Job
Every entry is to be transcribed as it stands. Images stay out.

Provided data
################

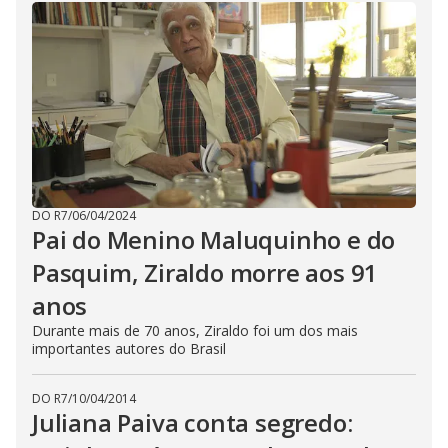
DO R7
/
06/04/2024
Pai do Menino Maluquinho e do
Pasquim, Ziraldo morre aos 91
anos
Durante mais de 70 anos, Ziraldo foi um dos mais
importantes autores do Brasil
DO R7
/
10/04/2014
Juliana Paiva conta segredo:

################

Task solution
DO R7
/
06/04/2024
Pai do Menino Maluquinho e do
Pasquim, Ziraldo morre aos 91
anos
Durante mais de 70 anos, Ziraldo foi um dos mais
importantes autores do Brasil
DO R7
/
10/04/2014
Juliana Paiva conta segredo:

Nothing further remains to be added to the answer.